A technical college has created a "mall" on campus to showcase its students' skills.

Named Epitome, the simulated shopping centre also provides the young people with valuable training and work experience.

Members of the public can drop in to get a haircut, buy flowers for their loved ones or just unwind at a cafe over tea and cakes.

Epitome is set inside the Institute of Technical Education (ITE) College Central at Ang Mo Kio, and offers products and services from the school's courses.

There is a floral shop, a hair salon, an eyewear shop, a games section, a cafe, a kitchen and a retail section selling items made by students.

Industry names, including Far East Flora and hairdressing brand Jean Yip, have signed up as partners.

Students working at the facility are trained by ITE lecturers and their industry partners.

Mr Bruce Poh, director and chief executive of the institute, said Epitome was created to showcase a selected range of products and services which "epitomises the very best of ITE education".

He described it as an "authentic training facility" to provide students genuine work experience.

Although Epitome has a commercial side, Mr Poh added that its business is educating, not profit-making.

"Our external partners also come into this with altruistic reasons... to help us train our students, to educate them," he said.

The facility, which started operating in April, was officially opened by Education Minister Heng Swee Keat yesterday.

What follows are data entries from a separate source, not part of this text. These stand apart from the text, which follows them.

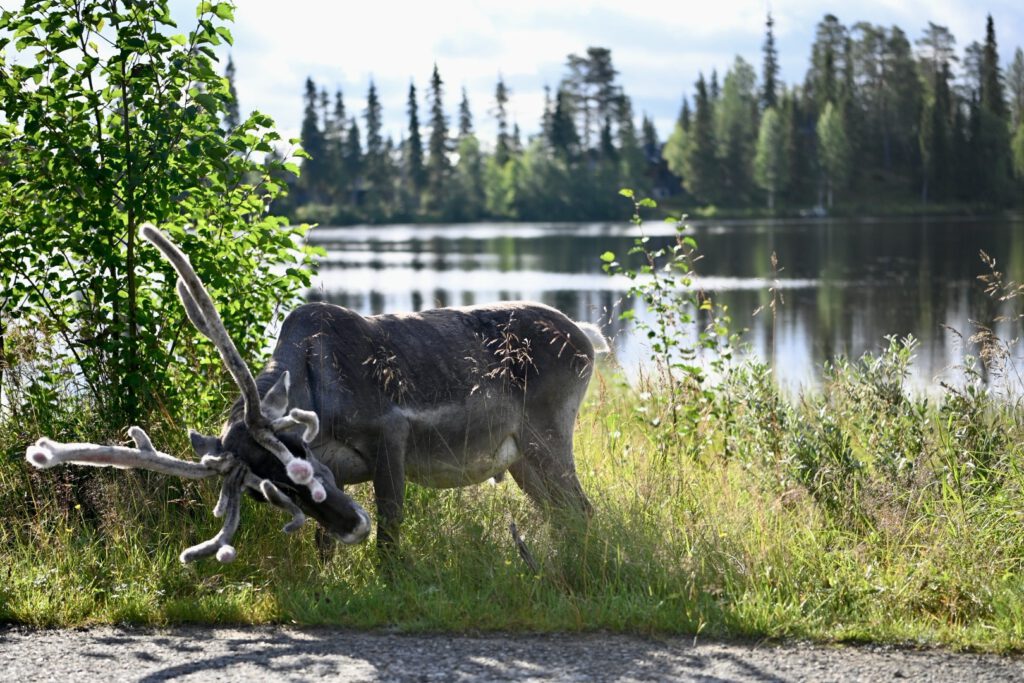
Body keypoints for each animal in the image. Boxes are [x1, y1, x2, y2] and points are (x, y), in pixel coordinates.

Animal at [25, 224, 609, 562]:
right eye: (266, 492)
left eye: (296, 456)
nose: (354, 527)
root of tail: (584, 336)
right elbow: (321, 545)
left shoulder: (390, 433)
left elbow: (392, 526)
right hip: (519, 457)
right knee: (566, 515)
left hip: (548, 434)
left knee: (582, 509)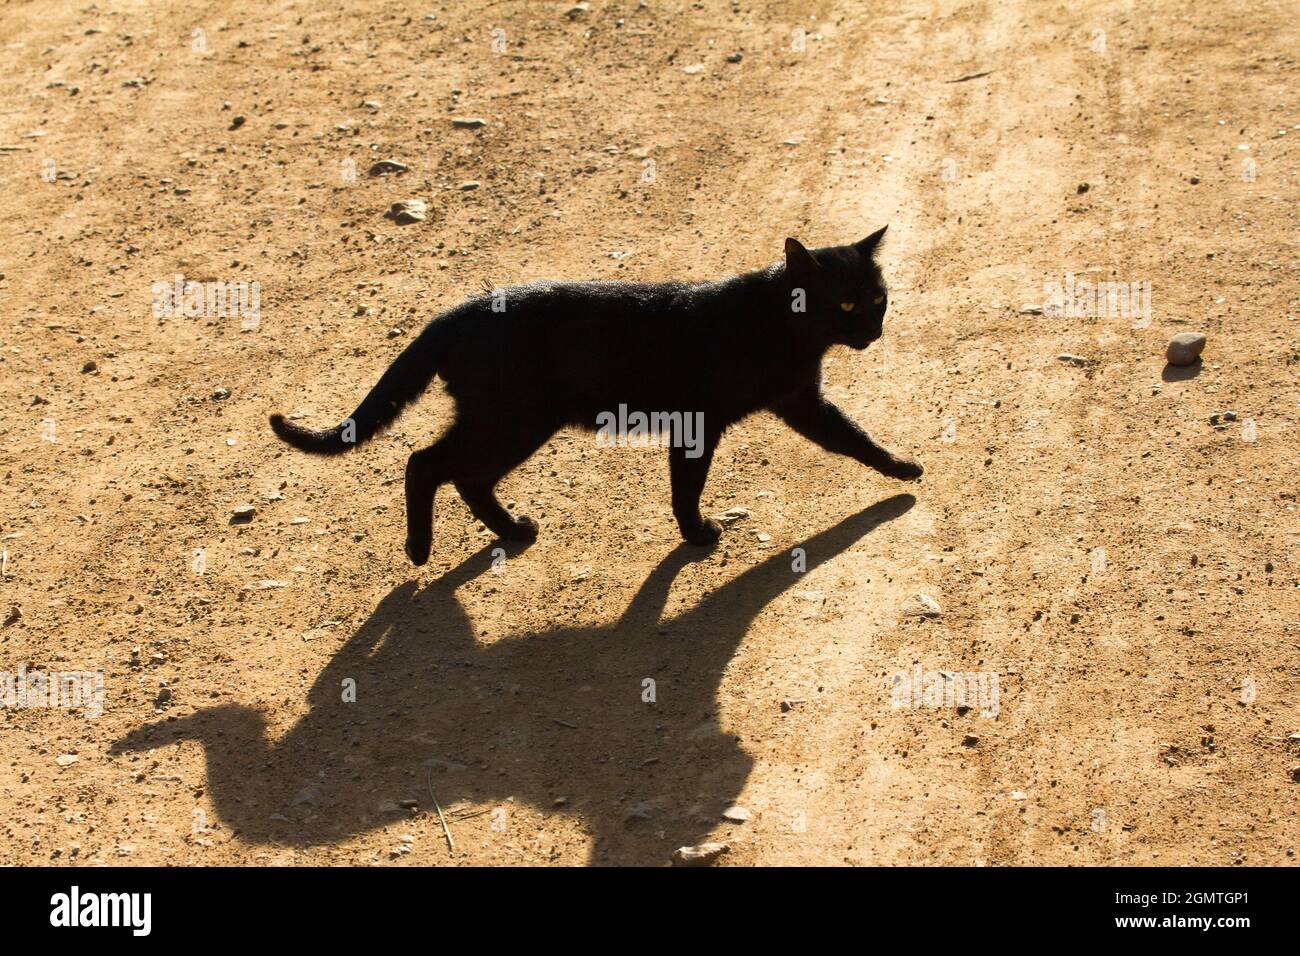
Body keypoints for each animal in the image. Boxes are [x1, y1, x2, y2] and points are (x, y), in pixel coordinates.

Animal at [271, 227, 925, 564]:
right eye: (846, 303)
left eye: (877, 299)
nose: (874, 331)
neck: (781, 326)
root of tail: (455, 313)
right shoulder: (701, 422)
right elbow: (687, 485)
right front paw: (696, 534)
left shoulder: (800, 402)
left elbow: (853, 437)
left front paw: (899, 468)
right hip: (512, 419)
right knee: (425, 463)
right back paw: (419, 547)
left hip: (513, 423)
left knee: (465, 476)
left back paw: (512, 531)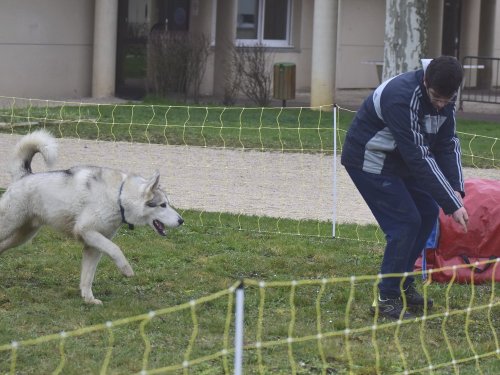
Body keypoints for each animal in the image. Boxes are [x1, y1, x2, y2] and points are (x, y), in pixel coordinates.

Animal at [0, 131, 184, 306]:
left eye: (168, 203)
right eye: (162, 205)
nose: (182, 221)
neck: (118, 197)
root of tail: (23, 176)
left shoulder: (93, 246)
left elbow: (87, 278)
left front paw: (89, 299)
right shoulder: (87, 231)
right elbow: (116, 249)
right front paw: (126, 269)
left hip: (22, 235)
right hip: (10, 226)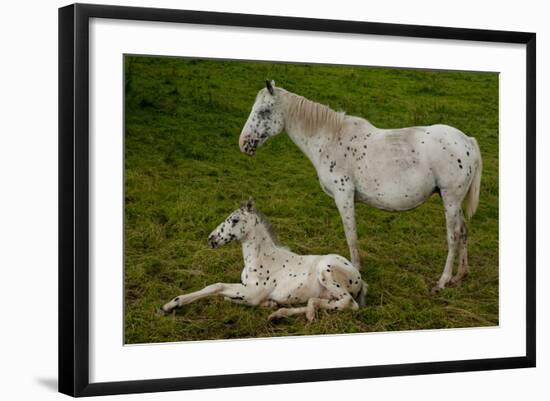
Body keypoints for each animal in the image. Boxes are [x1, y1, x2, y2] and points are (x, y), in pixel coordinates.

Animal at [164, 198, 370, 320]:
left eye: (235, 220)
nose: (211, 239)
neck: (261, 258)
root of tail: (359, 277)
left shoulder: (252, 292)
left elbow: (218, 287)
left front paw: (172, 304)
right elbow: (222, 293)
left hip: (326, 272)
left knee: (348, 303)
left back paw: (306, 312)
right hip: (328, 291)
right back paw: (280, 312)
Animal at [237, 79, 484, 292]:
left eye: (264, 111)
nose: (244, 144)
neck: (330, 139)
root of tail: (467, 141)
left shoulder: (343, 195)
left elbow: (351, 234)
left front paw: (355, 270)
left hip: (450, 199)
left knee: (453, 236)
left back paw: (443, 281)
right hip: (452, 200)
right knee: (463, 231)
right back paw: (460, 276)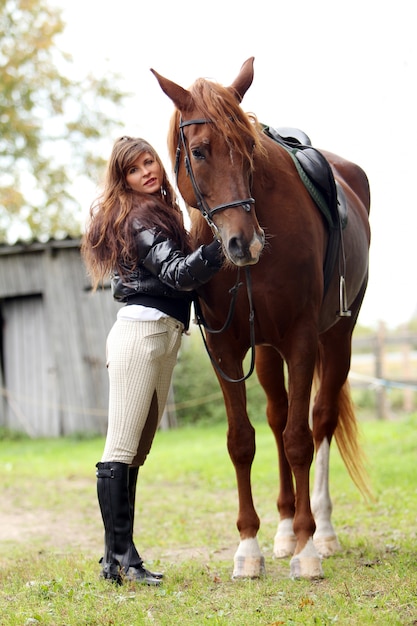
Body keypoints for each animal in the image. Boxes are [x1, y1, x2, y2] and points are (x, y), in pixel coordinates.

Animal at [150, 58, 370, 580]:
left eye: (248, 148)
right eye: (199, 151)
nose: (242, 243)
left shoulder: (303, 339)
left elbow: (300, 440)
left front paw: (309, 552)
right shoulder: (226, 346)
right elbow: (242, 440)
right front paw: (249, 547)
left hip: (339, 338)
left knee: (319, 420)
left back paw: (321, 530)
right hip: (267, 351)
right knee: (276, 416)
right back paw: (287, 529)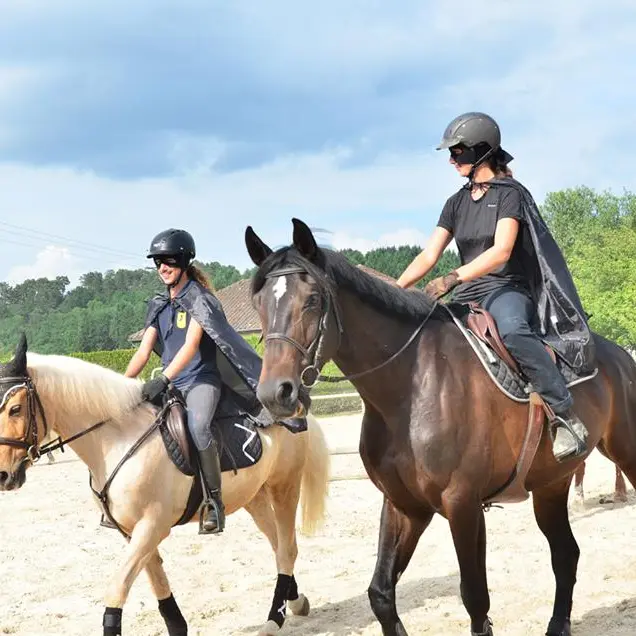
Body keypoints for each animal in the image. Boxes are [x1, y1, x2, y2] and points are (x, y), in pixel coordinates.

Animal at [243, 219, 636, 636]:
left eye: (313, 299)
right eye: (259, 303)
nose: (275, 392)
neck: (411, 389)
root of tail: (618, 355)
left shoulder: (462, 504)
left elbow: (475, 598)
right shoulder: (405, 505)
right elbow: (381, 594)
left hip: (624, 453)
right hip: (550, 484)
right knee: (565, 554)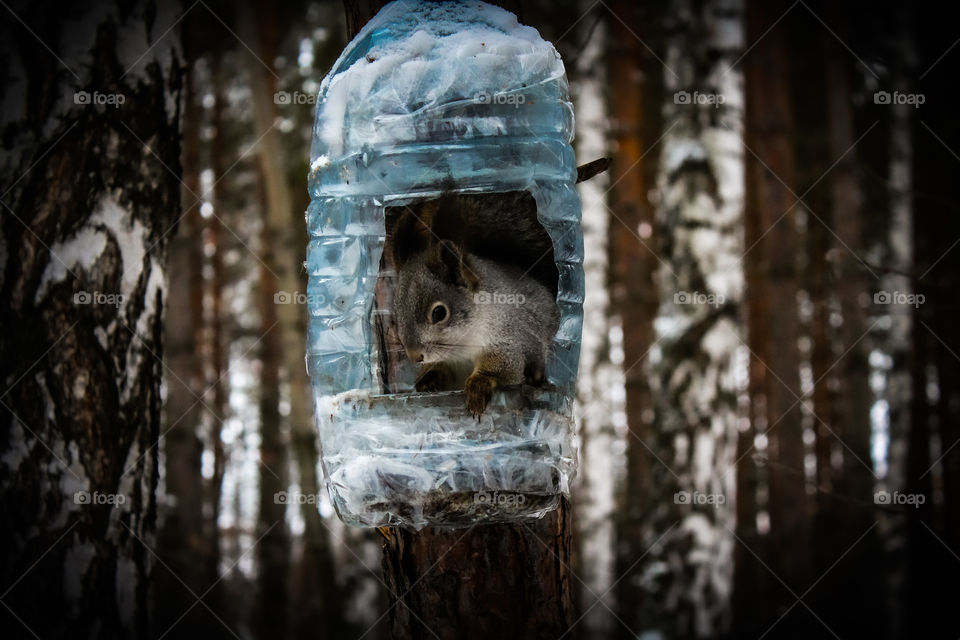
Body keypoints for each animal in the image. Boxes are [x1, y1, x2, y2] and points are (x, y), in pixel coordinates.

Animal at [387, 158, 611, 417]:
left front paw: (479, 385)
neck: (462, 345)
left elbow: (503, 367)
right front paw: (429, 378)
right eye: (395, 318)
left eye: (439, 313)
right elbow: (442, 369)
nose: (415, 357)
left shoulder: (508, 337)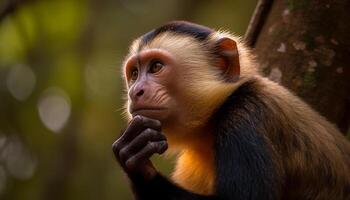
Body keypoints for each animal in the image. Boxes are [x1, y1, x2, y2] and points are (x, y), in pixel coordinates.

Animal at [111, 21, 350, 199]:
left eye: (156, 67)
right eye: (134, 74)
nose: (135, 92)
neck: (215, 116)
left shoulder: (244, 116)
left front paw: (137, 165)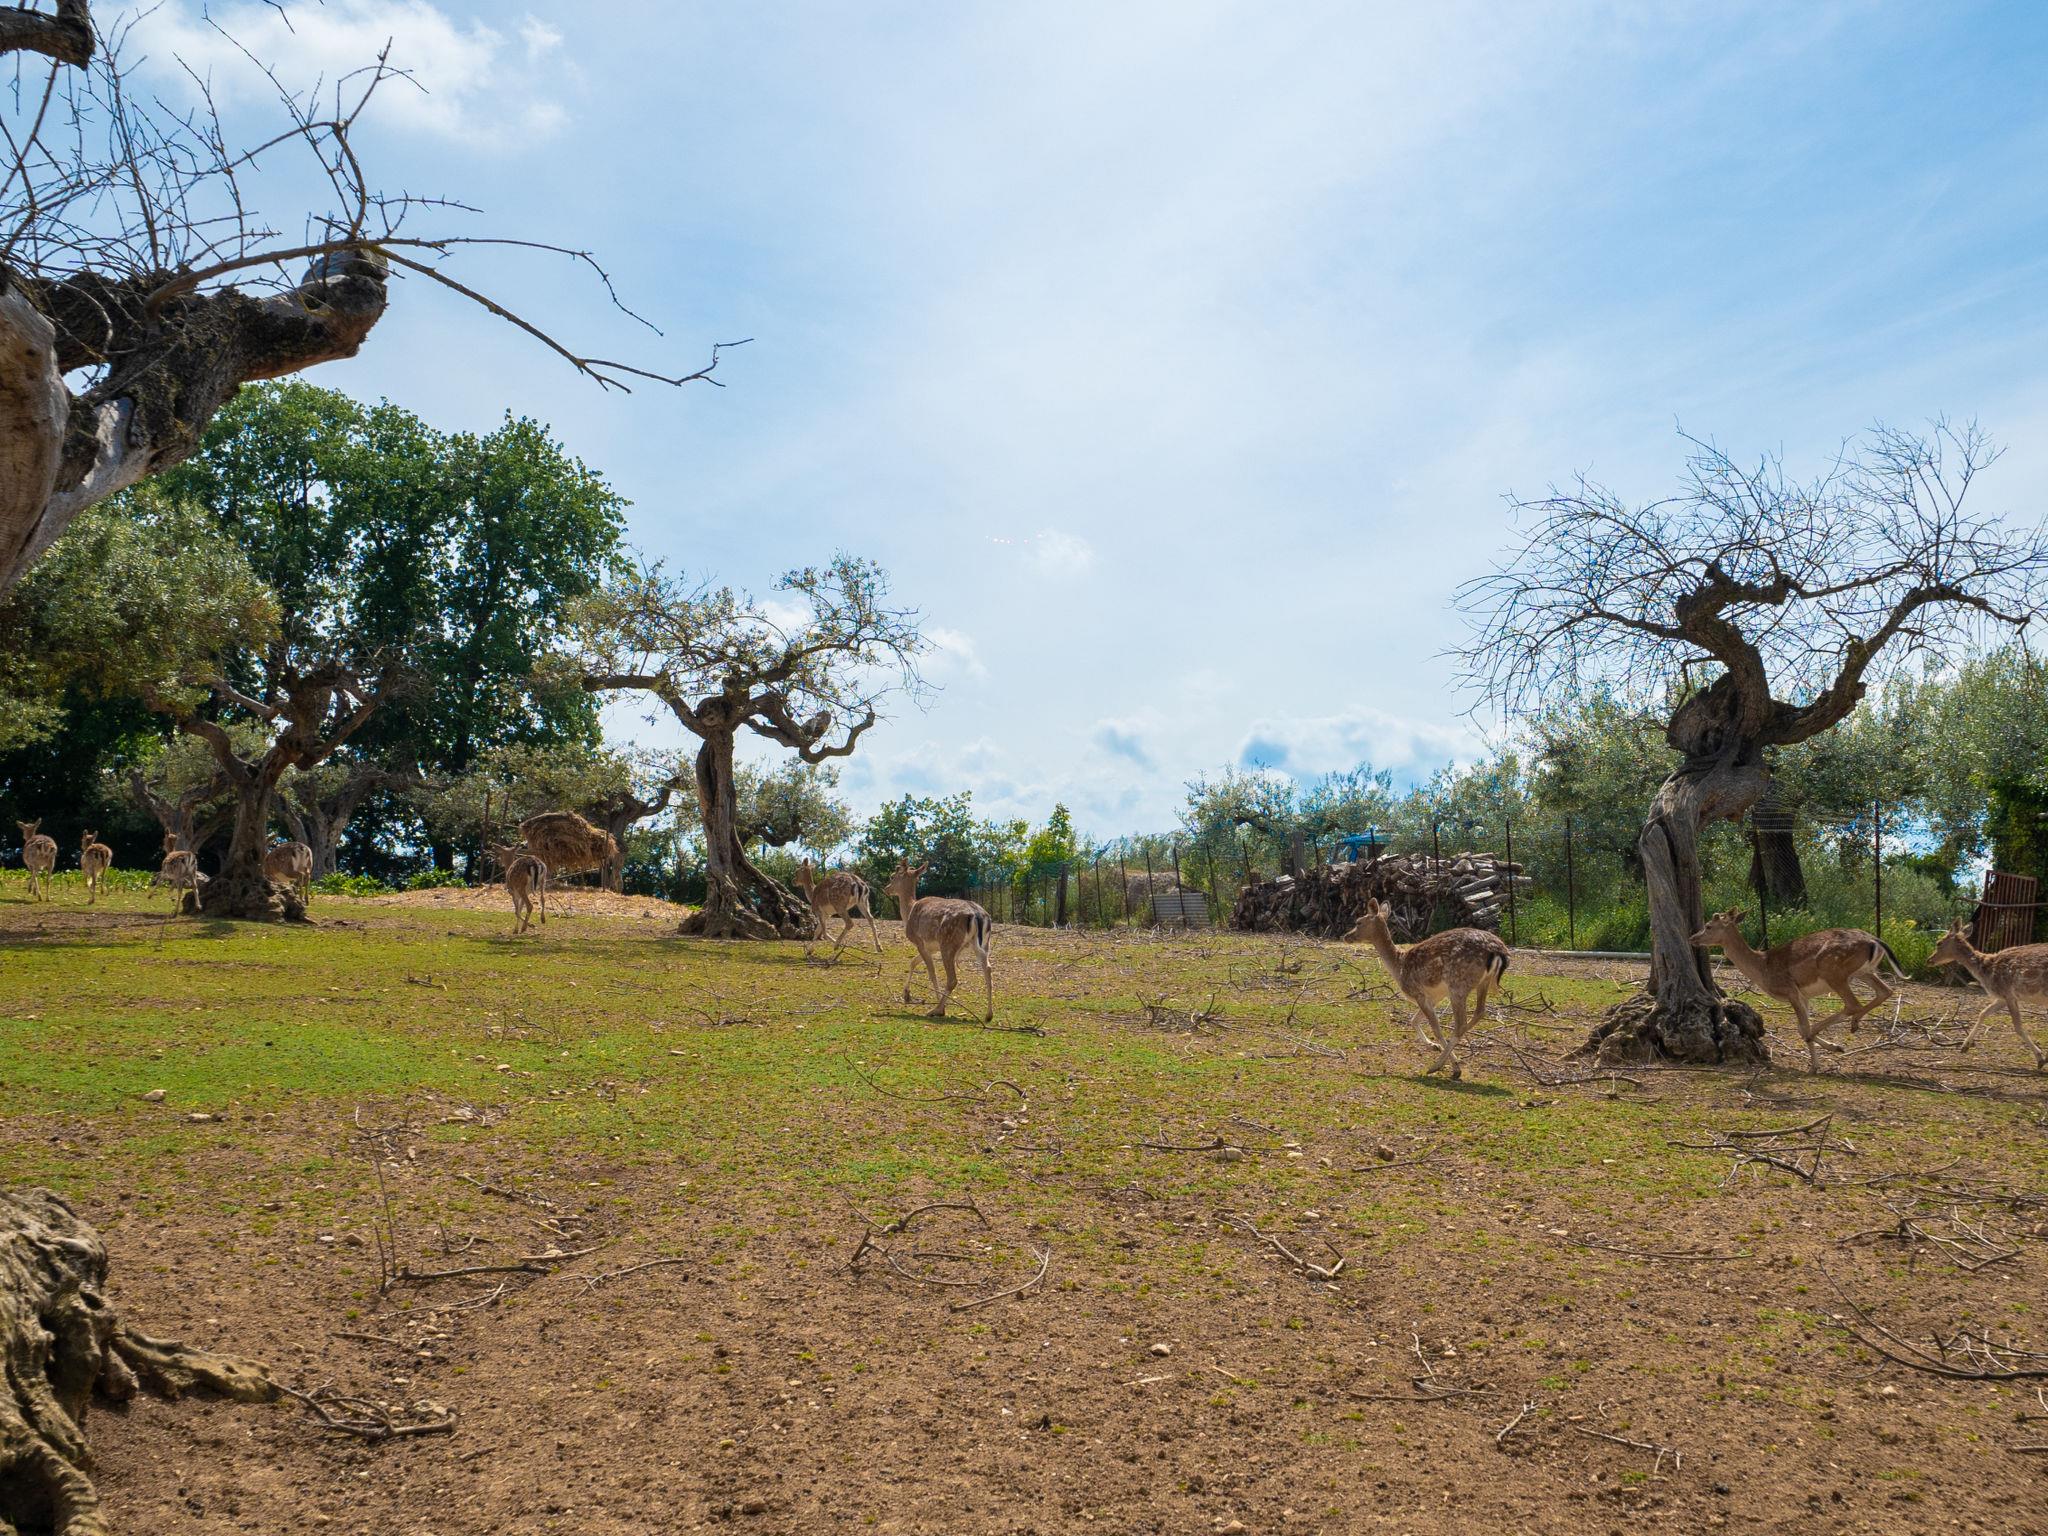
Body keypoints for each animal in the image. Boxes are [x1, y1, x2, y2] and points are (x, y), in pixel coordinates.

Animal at [882, 856, 995, 1022]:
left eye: (892, 876)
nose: (886, 888)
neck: (908, 912)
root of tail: (977, 915)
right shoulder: (931, 947)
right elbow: (913, 962)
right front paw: (906, 995)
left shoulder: (919, 940)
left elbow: (931, 971)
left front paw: (937, 1003)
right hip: (983, 944)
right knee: (988, 968)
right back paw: (988, 1015)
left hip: (948, 942)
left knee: (952, 979)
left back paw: (937, 1009)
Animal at [1345, 897, 1510, 1079]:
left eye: (1359, 922)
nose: (1346, 936)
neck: (1399, 967)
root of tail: (1498, 951)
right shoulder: (1434, 996)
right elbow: (1414, 1020)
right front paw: (1434, 1046)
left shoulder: (1418, 992)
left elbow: (1435, 1028)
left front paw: (1451, 1063)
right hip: (1482, 982)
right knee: (1480, 1012)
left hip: (1458, 984)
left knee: (1461, 1023)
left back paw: (1438, 1066)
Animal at [1689, 910, 1902, 1073]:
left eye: (1708, 926)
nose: (1692, 938)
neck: (1762, 968)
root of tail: (1875, 940)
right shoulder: (1803, 995)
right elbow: (1800, 1027)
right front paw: (1835, 1048)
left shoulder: (1790, 989)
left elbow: (1803, 1028)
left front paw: (1815, 1066)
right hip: (1864, 972)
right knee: (1886, 991)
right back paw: (1854, 1024)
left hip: (1834, 971)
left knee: (1853, 1003)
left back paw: (1833, 1028)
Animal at [1929, 920, 2048, 1072]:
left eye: (1939, 943)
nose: (1929, 960)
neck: (1986, 972)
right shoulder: (2002, 997)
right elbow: (1983, 1013)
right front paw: (1964, 1046)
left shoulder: (2008, 993)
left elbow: (2018, 1027)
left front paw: (2040, 1059)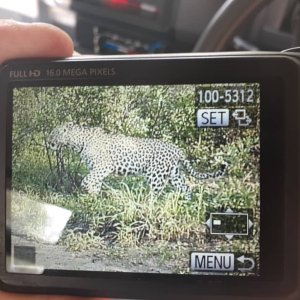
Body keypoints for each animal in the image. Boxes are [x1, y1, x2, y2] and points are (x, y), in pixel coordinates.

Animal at [47, 122, 227, 199]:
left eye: (53, 133)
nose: (48, 142)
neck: (77, 142)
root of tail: (177, 149)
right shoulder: (98, 169)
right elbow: (94, 182)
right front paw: (94, 197)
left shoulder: (103, 166)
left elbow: (86, 180)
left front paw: (90, 192)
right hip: (175, 174)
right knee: (186, 188)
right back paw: (186, 204)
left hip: (156, 175)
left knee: (157, 193)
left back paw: (149, 206)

It is open from 11.30am to 6pm on weekdays only.

Opticianry student Jovian Nigel Brandon, 24, who worked at Epitome's eyewear shop last semester as part of his course, said the mock shopping centre lets people see how much the institute has achieved.

"The place is open to the public but is also set inside ITE; so it gives outsiders a chance to see what students at ITE do which may hopefully change their perception of ITE," he said.

Hair fashion and design student Tan Wei Han, 19, said the facility allows him to practise what he has learnt in school in a work environment. His customers are a mix of ITE staff, students and people who live in the neighbourhood.

"Here, we serve real customers, but in school, we work mainly with mannequins and hair models," he said.